Ignoring the 66 percent approval rating for bike lanes in the latest New York Times poll, City Council Speaker Christine Quinn dropped this whopper in an interview with WNYC's Brian Lehrer at a tourism industry event last Friday:
"Bike lanes are clearly controversial,” Quinn said. “And one of the problems with bike lanes -- and I’m generally a supporter of bike lanes -- but one of the problems with bike lanes has been not the concept of them, which I support, but the way the Department of Transportation has implemented them without consultation with communities and community boards."
Already Quinn is revising history the same way Bill Thompson did during the 2009 mayoral race, erasing the extensive public process NYC DOT has conducted for its street safety projects. Several miles of safer streets have been installed in Hell's Kitchen, Chelsea, the West Village, and SoHo, so if anyone in the City Council knows that these projects go through the local community boards, it should be Quinn.
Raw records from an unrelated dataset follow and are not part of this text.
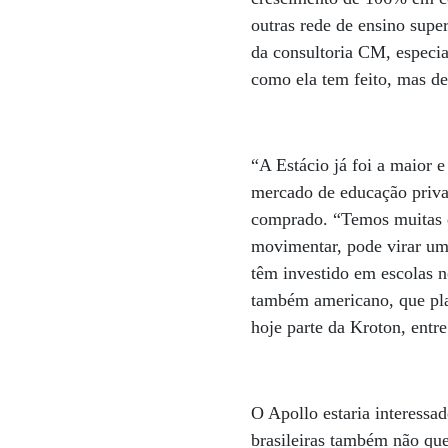
outras rede de ensino supe
da consultoria CM, especia
como ela tem feito, mas d
“A Estácio já foi a maior 
mercado de educação priva
comprado. “Temos muitas e
movimentar, pode virar um
têm investido em escolas n
também americano, que plan
hoje parte da Kroton, entr
O Apollo estaria interessa
brasileiras também não que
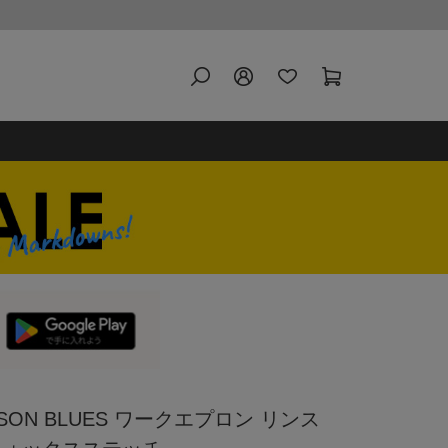
SON BLUES ワークエプロン リンス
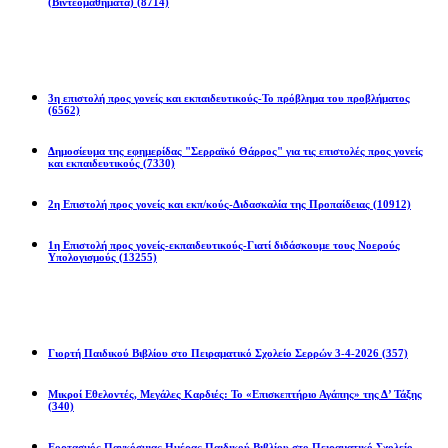
(Βιντεομαθήματα)
(8714)
Επιστολές
3η επιστολή προς γονείς και εκπαιδευτικούς-Το πρόβλημα του προβλήματος
(6562)
Δημοσίευμα της εφημερίδας "Σερραϊκό Θάρρος" για τις επιστολές προς γονείς
και εκπαιδευτικούς
(7330)
2η Eπιστολή προς γονείς και εκπ/κούς-Διδασκαλία της Προπαίδειας
(10912)
1η Επιστολή προς γονείς-εκπαιδευτικούς-Γιατί διδάσκουμε τους Νοερούς
Υπολογισμούς
(13255)
Προγράμματα
Γιορτή Παιδικού Βιβλίου στο Πειραματικό Σχολείο Σερρών 3-4-2026
(357)
Μικροί Εθελοντές, Μεγάλες Καρδιές: Το «Επισκεπτήριο Αγάπης» της Δ’ Τάξης
(340)
Εορτασμός Παγκόσμιας Ημέρας Παιδικού Βιβλίου στο Πειραματικό Σχολείο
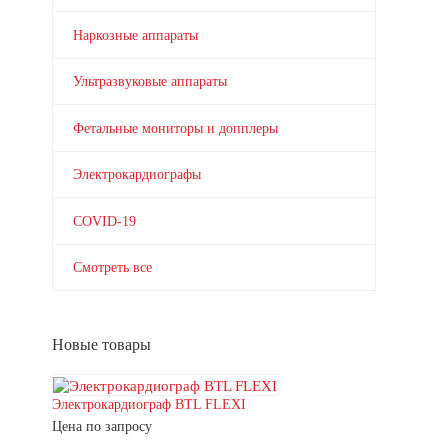
Наркозные аппараты
Ультразвуковые аппараты
Фетальные мониторы и допплеры
Электрокардиографы
COVID-19
Смотреть все
Новые товары
Электрокардиограф BTL FLEXI
Цена по запросу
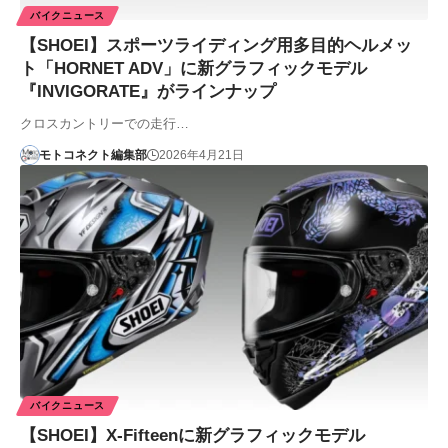
バイクニュース
【SHOEI】スポーツライディング用多目的ヘルメッ
ト「HORNET ADV」に新グラフィックモデル
『INVIGORATE』がラインナップ
クロスカントリーでの走行…
モトコネクト編集部
2026年4月21日
バイクニュース
【SHOEI】X-Fifteenに新グラフィックモデル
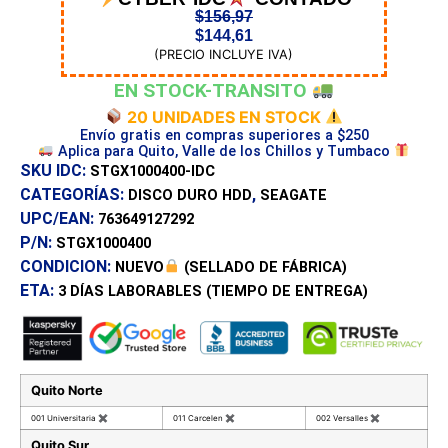
$
156,97
$
144,61
(PRECIO INCLUYE IVA)
EN STOCK-TRANSITO
20 UNIDADES EN STOCK
Envío gratis en compras superiores a $250
Aplica para Quito, Valle de los Chillos y Tumbaco
SKU IDC:
STGX1000400-IDC
CATEGORÍAS:
,
DISCO DURO HDD
SEAGATE
UPC/EAN:
763649127292
P/N:
STGX1000400
CONDICION:
NUEVO
(SELLADO DE FÁBRICA)
ETA:
3 DÍAS
LABORABLES (TIEMPO DE ENTREGA)
Quito Norte
001 Universitaria
✖
011 Carcelen
✖
002 Versalles
✖
Quito Sur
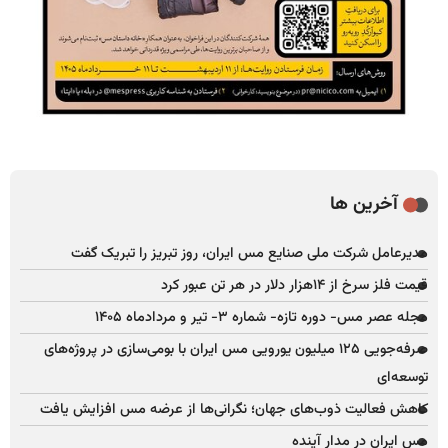
آخرین ها
مدیرعامل شرکت ملی صنایع مس ایران، روز تبریز را تبریک گفت
قیمت فلز سرخ از ۱۴هزار دلار در هر تن عبور کرد
مجله عصر مس- دوره تازه- شماره ۳- تیر و مردادماه ۱۴۰۵
صرفه‌جویی ۱۲۵ میلیون یورویی مس ایران با بومی‌سازی در پروژه‌های
توسعه‌ای
کاهش فعالیت ذوب‌های جهان؛ نگرانی‌ها از عرضه مس افزایش یافت
مس ایران در مدار آینده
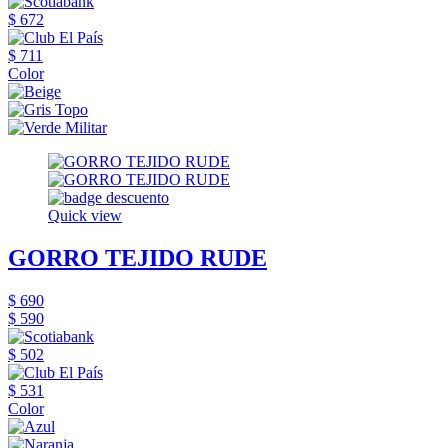
$ 672
$ 711
Color
Quick view
GORRO TEJIDO RUDE
$ 690
$ 590
$ 502
$ 531
Color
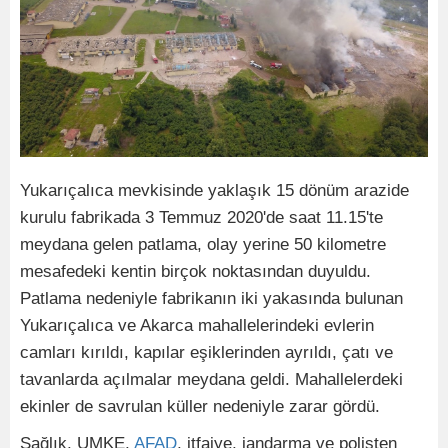
Yukarıçalıca mevkisinde yaklaşık 15 dönüm arazide
kurulu fabrikada 3 Temmuz 2020'de saat 11.15'te
meydana gelen patlama, olay yerine 50 kilometre
mesafedeki kentin birçok noktasından duyuldu.
Patlama nedeniyle fabrikanın iki yakasında bulunan
Yukarıçalıca ve Akarca mahallelerindeki evlerin
camları kırıldı, kapılar eşiklerinden ayrıldı, çatı ve
tavanlarda açılmalar meydana geldi. Mahallelerdeki
ekinler de savrulan küller nedeniyle zarar gördü.
Sağlık, UMKE,
AFAD
, itfaiye, jandarma ve polisten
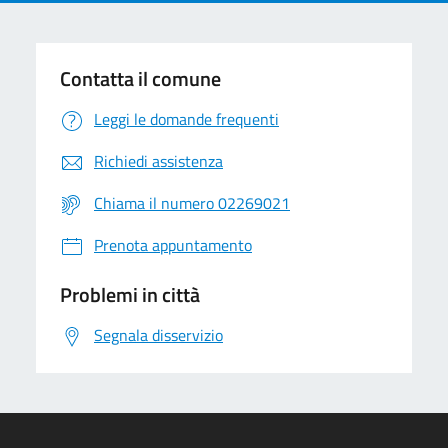
Contatta il comune
Leggi le domande frequenti
Richiedi assistenza
Chiama il numero 02269021
Prenota appuntamento
Problemi in città
Segnala disservizio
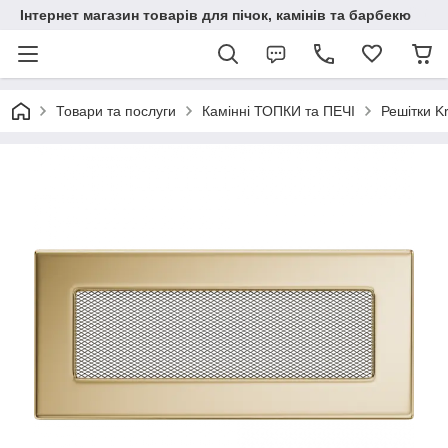
Інтернет магазин товарів для пічок, камінів та барбекю
Товари та послуги
Камінні ТОПКИ та ПЕЧІ
Решітки Kr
Here's Streetsblog's previous coverage of community board support for protected bike lanes in or near her district:
- Two community boards voted for the Eighth Avenue protected bike lane from Bank Street to 23rd Street
- Manhattan CB 4 voted for the Eighth Avenue bike lane extension to 34th Street
- Manhattan CB 4 also voted for the Ninth and Eighth Avenue extension to 59th Street
- Manhattan CB 2 voted for the Grand Street protected bike lane
The same public process preceded other major street redesigns all over the city, including the First and Second Avenue bike and bus improvements (no fewer than three Manhattan community boards voted on that one), the Columbus Avenue bike lane, and the Prospect Park West bike lane.
When pressed, Quinn admitted that the new bike lanes in her district are actually quite popular with the local community board. "The problem," she concluded, is that no one contacted her office before the Ninth Avenue bike lane was installed in 2007. Remember, this was the first protected on-street bike lane in all of NYC, and after getting it in the ground, the city saw traffic injuries plummet 56 percent along that stretch of Ninth Avenue [PDF].
New York could really use mayoral contenders who state the facts about the safety effect of bike lanes, instead of making things up about public process.